* Sobre a tarefa *
Você pode transcrever sem alterações o trecho da coluna "Acabou a mamata?" que começa nas palavras "Derrama o leite" e termina depois de "de favorecimentos generalizados."?

* Trecho selecionado *
------------
Cida Falabella

Vereadora de Belo Horizonte pelo PSOL

Cida Falabella

Acabou a mamata?

Publicado em: Qui, 06/05/21 - 03h00

Dona das divinas tetas/

Derrama o leite bom na minha cara/

E o leite mau na cara dos caretas

(Caetano Veloso, em “Vaca Profana”).

Lembro de Fernanda Montenegro no programa do Faustão, em 2018, dizendo que “nós, artistas, não somos responsáveis pela derrocada econômica deste país”. “Não somos corruptos! Somos dignos!”, frisou. Ela se referia às tentativas bolsonaristas de impregnar o ódio aos artistas e à atividade cultural no imaginário dos brasileiros. No mesmo ano, as fake news que venceram a eleição presidencial atacavam a lei “roubanet” para disseminar a falsa impressão de que todo o fomento à cultura brasileira serve para beneficiar uma turma de “vagabundos” que organiza esquemas ilegais de favorecimentos generalizados.
------------
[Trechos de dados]
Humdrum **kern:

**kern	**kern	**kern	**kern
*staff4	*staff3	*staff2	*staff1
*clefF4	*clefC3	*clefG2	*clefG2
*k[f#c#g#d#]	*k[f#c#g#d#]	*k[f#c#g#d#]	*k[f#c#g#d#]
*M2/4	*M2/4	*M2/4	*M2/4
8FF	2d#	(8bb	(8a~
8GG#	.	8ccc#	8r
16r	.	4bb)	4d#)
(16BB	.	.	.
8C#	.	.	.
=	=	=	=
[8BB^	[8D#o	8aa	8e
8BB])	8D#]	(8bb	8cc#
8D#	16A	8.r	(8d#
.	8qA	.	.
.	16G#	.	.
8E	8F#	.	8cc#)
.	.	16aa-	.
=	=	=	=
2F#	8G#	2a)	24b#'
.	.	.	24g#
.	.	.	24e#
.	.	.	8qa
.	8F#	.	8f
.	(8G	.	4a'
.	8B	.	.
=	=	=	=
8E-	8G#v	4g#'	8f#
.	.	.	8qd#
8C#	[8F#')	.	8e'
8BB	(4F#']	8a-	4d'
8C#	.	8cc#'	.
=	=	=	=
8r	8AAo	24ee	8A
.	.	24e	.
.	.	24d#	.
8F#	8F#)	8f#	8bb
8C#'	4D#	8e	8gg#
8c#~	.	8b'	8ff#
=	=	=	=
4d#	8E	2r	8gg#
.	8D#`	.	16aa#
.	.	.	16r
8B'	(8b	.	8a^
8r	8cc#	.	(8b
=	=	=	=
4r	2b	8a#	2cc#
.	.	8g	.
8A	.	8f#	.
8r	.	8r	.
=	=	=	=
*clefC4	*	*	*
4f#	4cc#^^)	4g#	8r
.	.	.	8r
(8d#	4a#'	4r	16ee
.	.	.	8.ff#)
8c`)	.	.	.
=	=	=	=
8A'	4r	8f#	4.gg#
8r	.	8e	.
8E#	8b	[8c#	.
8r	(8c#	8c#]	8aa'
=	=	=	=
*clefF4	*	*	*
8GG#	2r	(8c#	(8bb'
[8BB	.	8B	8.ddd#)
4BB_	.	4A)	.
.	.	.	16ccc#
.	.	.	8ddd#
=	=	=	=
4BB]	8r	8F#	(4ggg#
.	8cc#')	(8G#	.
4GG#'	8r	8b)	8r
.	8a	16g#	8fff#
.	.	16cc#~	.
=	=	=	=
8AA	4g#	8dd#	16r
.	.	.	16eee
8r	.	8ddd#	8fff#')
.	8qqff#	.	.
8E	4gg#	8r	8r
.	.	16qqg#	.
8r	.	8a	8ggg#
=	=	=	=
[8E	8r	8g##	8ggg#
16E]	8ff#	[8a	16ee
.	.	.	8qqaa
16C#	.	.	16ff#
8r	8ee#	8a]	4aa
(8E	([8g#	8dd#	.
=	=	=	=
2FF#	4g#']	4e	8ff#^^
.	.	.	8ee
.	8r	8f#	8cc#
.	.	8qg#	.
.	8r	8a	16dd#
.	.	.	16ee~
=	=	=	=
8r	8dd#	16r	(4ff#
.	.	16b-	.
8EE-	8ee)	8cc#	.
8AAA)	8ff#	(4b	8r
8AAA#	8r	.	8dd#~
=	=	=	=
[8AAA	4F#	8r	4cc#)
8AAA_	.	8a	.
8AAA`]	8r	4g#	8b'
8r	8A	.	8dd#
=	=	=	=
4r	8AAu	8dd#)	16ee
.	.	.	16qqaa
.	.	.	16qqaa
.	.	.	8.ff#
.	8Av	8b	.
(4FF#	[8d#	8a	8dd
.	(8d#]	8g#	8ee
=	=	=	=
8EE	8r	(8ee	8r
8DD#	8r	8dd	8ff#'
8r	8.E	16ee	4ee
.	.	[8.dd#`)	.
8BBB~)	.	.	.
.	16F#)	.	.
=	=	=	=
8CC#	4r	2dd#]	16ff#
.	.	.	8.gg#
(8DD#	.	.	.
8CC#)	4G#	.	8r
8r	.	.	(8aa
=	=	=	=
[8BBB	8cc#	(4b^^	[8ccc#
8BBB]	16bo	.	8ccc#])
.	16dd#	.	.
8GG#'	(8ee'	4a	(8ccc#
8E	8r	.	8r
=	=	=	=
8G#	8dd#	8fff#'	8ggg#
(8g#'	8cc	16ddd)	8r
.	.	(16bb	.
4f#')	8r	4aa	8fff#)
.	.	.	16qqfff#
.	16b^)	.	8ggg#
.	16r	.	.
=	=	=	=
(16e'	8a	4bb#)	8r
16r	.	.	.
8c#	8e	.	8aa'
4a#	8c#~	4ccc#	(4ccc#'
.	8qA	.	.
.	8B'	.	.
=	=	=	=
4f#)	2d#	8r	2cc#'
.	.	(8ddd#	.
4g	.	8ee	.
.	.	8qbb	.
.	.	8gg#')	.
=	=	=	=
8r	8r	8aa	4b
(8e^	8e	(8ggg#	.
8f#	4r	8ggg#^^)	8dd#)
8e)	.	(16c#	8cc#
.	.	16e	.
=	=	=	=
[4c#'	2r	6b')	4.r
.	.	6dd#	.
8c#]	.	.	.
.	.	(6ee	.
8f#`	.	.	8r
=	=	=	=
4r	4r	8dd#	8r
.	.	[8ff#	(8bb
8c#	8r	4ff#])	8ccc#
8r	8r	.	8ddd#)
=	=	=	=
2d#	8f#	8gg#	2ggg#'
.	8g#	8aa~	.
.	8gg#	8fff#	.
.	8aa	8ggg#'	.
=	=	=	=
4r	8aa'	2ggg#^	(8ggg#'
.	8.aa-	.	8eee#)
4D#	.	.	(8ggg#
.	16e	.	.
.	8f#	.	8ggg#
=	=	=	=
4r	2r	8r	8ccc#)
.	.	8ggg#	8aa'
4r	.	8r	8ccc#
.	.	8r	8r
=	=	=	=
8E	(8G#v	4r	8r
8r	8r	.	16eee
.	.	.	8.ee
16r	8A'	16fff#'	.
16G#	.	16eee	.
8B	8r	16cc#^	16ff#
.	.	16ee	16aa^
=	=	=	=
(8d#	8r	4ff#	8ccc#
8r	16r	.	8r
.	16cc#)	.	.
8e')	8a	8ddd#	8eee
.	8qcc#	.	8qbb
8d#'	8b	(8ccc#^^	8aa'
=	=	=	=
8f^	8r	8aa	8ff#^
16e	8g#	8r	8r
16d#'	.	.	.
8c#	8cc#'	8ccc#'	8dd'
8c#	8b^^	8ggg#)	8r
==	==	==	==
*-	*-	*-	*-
------------
* Resposta abaixo *
Derrama o leite bom na minha cara/

E o leite mau na cara dos caretas

(Caetano Veloso, em “Vaca Profana”).

Lembro de Fernanda Montenegro no programa do Faustão, em 2018, dizendo que “nós, artistas, não somos responsáveis pela derrocada econômica deste país”. “Não somos corruptos! Somos dignos!”, frisou. Ela se referia às tentativas bolsonaristas de impregnar o ódio aos artistas e à atividade cultural no imaginário dos brasileiros. No mesmo ano, as fake news que venceram a eleição presidencial atacavam a lei “roubanet” para disseminar a falsa impressão de que todo o fomento à cultura brasileira serve para beneficiar uma turma de “vagabundos” que organiza esquemas ilegais de favorecimentos generalizados.